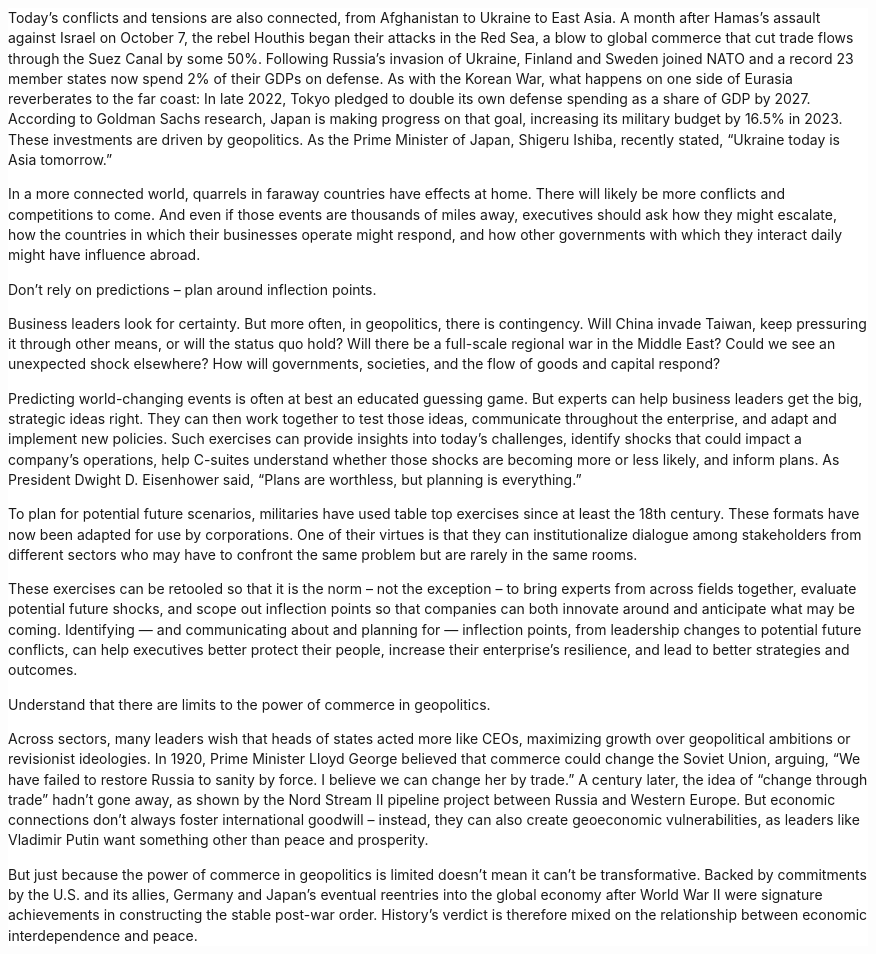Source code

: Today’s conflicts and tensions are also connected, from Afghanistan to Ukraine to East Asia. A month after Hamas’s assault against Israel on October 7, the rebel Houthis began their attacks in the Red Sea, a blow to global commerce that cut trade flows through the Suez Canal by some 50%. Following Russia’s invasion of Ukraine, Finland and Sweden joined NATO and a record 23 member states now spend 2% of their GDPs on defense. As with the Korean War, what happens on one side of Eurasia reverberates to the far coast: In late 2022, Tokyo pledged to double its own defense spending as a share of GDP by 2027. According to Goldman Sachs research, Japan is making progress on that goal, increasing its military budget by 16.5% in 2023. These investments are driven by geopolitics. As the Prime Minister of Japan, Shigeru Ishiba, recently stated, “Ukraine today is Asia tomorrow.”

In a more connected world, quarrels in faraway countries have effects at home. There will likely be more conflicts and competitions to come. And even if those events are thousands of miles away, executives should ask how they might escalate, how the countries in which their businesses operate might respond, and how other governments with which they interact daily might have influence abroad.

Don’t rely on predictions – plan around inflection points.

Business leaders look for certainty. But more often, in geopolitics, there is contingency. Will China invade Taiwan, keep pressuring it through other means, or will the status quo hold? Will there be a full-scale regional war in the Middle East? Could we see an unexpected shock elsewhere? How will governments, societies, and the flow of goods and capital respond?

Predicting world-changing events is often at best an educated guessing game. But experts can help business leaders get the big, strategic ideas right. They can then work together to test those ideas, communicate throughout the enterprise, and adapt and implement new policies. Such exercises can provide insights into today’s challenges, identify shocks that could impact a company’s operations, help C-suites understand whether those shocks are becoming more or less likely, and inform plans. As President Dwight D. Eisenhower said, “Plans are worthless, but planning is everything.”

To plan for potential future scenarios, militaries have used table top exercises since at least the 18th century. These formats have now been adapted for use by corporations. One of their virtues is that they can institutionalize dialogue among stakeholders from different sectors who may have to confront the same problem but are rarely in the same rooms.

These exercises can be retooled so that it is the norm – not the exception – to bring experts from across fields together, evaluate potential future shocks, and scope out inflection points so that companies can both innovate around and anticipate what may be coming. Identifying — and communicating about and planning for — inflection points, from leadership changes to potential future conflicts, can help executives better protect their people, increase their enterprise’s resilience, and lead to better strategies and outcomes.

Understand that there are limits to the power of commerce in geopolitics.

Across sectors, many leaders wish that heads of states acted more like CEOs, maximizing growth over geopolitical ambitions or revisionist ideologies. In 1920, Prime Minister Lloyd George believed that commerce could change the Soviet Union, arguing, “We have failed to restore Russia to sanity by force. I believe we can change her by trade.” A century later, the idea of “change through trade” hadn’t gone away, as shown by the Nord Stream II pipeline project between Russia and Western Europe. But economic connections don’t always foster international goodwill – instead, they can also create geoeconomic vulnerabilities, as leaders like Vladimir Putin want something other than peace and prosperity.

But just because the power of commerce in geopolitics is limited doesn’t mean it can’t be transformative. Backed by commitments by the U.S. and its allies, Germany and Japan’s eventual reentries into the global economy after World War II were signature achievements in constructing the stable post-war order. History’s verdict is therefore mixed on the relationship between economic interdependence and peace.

* _WHAT TO WORK ON_: Reproduce every line of the listing above in which the string "executives" appears.

* _SOLUTION TO THIS EXERCISE_:
In a more connected world, quarrels in faraway countries have effects at home. There will likely be more conflicts and competitions to come. And even if those events are thousands of miles away, executives should ask how they might escalate, how the countries in which their businesses operate might respond, and how other governments with which they interact daily might have influence abroad.
These exercises can be retooled so that it is the norm – not the exception – to bring experts from across fields together, evaluate potential future shocks, and scope out inflection points so that companies can both innovate around and anticipate what may be coming. Identifying — and communicating about and planning for — inflection points, from leadership changes to potential future conflicts, can help executives better protect their people, increase their enterprise’s resilience, and lead to better strategies and outcomes.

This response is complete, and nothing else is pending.